MLG, you’re a hero for coming up with that adapter so quickly. My eternal thanks. If it hadn’t suddenly become winter overnight, there would be a short skirt in the near future for you. Let’s put it on credit to be cashed in next spring, shall we?

84075347

My optimistic and idealistic goal today was to double my word count. I hardly expect to do it, but I’d like to try.

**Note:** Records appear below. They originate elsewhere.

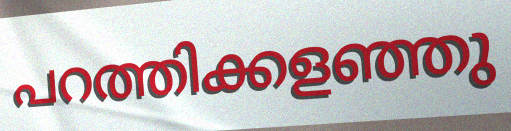
പറത്തിക്കളഞ്ഞു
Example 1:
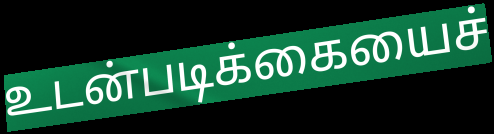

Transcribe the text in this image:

உடன்படிக்கையைச்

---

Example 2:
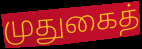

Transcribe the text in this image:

முதுகைத்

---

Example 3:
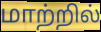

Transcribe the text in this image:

மாற்றில்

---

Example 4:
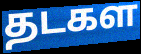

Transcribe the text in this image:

தடகள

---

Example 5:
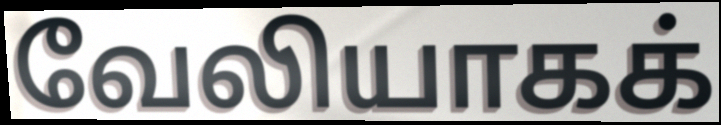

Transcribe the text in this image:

வேலியாகக்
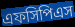
এফসিপিএস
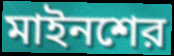
মাইনশের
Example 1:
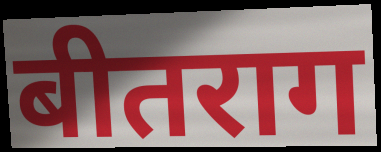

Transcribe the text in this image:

बीतराग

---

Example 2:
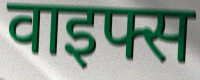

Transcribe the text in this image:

वाइफ्स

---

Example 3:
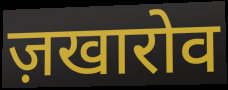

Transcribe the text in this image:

ज़खारोव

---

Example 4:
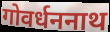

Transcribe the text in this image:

गोवर्धननाथ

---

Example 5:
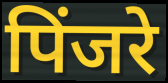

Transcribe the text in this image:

पिंजरे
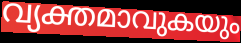
വ്യക്തമാവുകയും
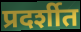
प्रदर्शीत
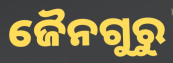
ଜୈନଗୁରୁ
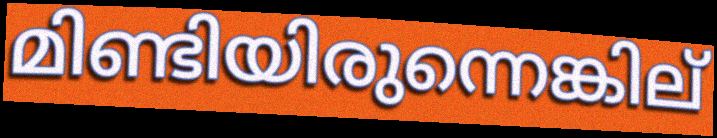
മിണ്ടിയിരുന്നെങ്കില്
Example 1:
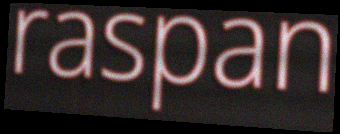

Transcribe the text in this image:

raspan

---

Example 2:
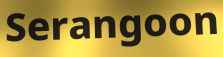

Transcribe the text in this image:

Serangoon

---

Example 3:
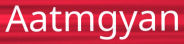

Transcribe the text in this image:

Aatmgyan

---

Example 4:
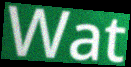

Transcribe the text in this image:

Wat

I don’t know who Emily Horner is, but we seem to be keeping pace with one another word count-wise in Montreal. Like Ceri, I have a sneaky suspicion that my work is severely lacking in the subtlety department, and my insecurity is wailing that Emily is probably writing a tidy, flowing, subtlety-laden manuscript, so that even though our word quantity is approximately equal, hers is likely of higher quality. Fortunately, my insecurity is wrestled down and gagged 99% of the time by a toughened, thesis-experienced editor, who says that if you don’t write it, you can’t make it better. You need an actual draft before you can improve it; you need thoughts down on paper before you can shape them. No one writes perfect prose as a first draft.

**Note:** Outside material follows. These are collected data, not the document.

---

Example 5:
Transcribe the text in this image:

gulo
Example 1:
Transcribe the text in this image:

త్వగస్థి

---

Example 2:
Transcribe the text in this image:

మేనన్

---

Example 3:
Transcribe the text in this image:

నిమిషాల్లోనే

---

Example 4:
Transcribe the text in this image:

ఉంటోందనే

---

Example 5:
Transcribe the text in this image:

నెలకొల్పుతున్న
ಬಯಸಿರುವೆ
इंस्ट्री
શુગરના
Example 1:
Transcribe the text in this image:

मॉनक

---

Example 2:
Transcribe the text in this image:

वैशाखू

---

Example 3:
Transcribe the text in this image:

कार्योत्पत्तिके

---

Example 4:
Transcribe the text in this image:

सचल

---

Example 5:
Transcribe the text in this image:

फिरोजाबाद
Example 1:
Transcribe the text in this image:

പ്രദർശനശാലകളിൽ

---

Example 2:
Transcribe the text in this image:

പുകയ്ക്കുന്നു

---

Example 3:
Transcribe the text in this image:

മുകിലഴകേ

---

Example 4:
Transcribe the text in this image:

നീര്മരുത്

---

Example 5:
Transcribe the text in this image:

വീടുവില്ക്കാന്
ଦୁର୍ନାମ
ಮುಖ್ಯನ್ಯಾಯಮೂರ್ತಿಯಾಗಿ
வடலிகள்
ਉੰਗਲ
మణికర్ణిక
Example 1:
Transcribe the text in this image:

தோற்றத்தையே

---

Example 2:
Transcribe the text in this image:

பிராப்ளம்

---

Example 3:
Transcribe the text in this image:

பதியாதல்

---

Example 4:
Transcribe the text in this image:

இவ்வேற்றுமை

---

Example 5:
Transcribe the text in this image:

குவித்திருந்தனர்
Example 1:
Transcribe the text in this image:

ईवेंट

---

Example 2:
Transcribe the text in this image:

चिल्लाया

So, hats off to you, Emily, and to all the other NaNoWriMos in Montreal. Write on!

84066025

Okay. I went out for a walk. I bought offerings. I’m back. I’m okay. I think.

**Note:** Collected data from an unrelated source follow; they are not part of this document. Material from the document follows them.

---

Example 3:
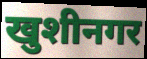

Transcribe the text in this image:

खुशीनगर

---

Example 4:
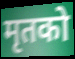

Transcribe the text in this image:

मृतको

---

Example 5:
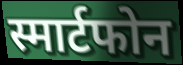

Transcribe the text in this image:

स्मार्टफोन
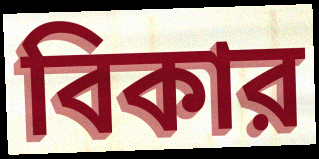
বিকার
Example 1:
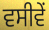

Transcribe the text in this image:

ਵਸੀਵੇਂ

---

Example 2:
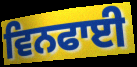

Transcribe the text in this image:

ਵਿਨਫਾਈ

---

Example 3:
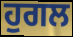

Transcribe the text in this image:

ਹੁਗਲ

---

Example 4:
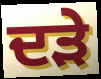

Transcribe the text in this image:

ਦੜੇ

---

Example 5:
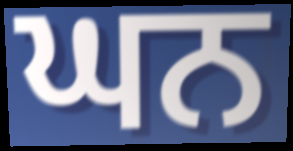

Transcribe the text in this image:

ਘਨ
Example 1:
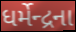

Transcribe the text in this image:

ધર્મેન્દ્રના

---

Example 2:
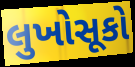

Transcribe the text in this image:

લુખોસૂકો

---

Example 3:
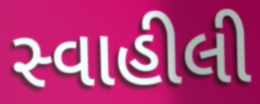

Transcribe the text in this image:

સ્વાહીલી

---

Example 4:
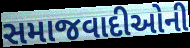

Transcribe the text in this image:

સમાજવાદીઓની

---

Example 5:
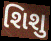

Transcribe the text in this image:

શિશુ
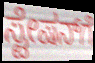
ಸ್ಟೇಷನ್‌ಗೆ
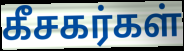
கீசகர்கள்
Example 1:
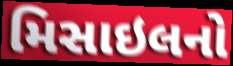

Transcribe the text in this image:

મિસાઇલનો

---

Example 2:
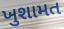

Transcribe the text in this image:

ખુશામત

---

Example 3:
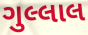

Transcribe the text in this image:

ગુલ્લાલ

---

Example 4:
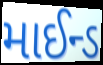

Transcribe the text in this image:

માઈન્ડ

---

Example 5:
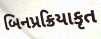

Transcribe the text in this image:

બિનપ્રક્રિયાકૃત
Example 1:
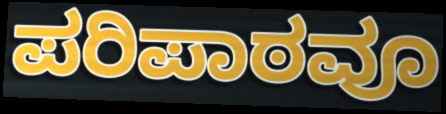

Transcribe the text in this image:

ಪರಿಪಾಠವೂ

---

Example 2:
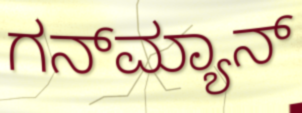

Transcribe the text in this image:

ಗನ್‌ಮ್ಯಾನ್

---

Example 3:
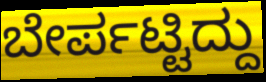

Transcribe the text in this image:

ಬೇರ್ಪಟ್ಟಿದ್ದು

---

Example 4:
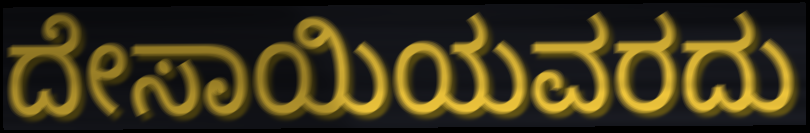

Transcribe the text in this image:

ದೇಸಾಯಿಯವರದು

For those who are asking, yes, I have back-ups. I’m paranoid enough to have done that. And yes, I have another computer; gods, I can’t think of anything worse than writing longhand for a few days and then having to transcribe it all.

It’s just not the same.

Fortunately, I am informed by MLG, underground hardware supplier and all-round mental/emotional support guy, that the solution is as easy as taking a trip to Radio Shack. Assuming, that is, that he doesn’t have a spare adapter lying around.

Well, it’s slowed me down, anyway, which ought to make other Montreal NaNo writers happy on a deep, guilty level. I’ve already been informed that my word count has me up for a severe review of my membership in the Friday night writers’ gathering, as I am evidently not a drinker with a writing problem.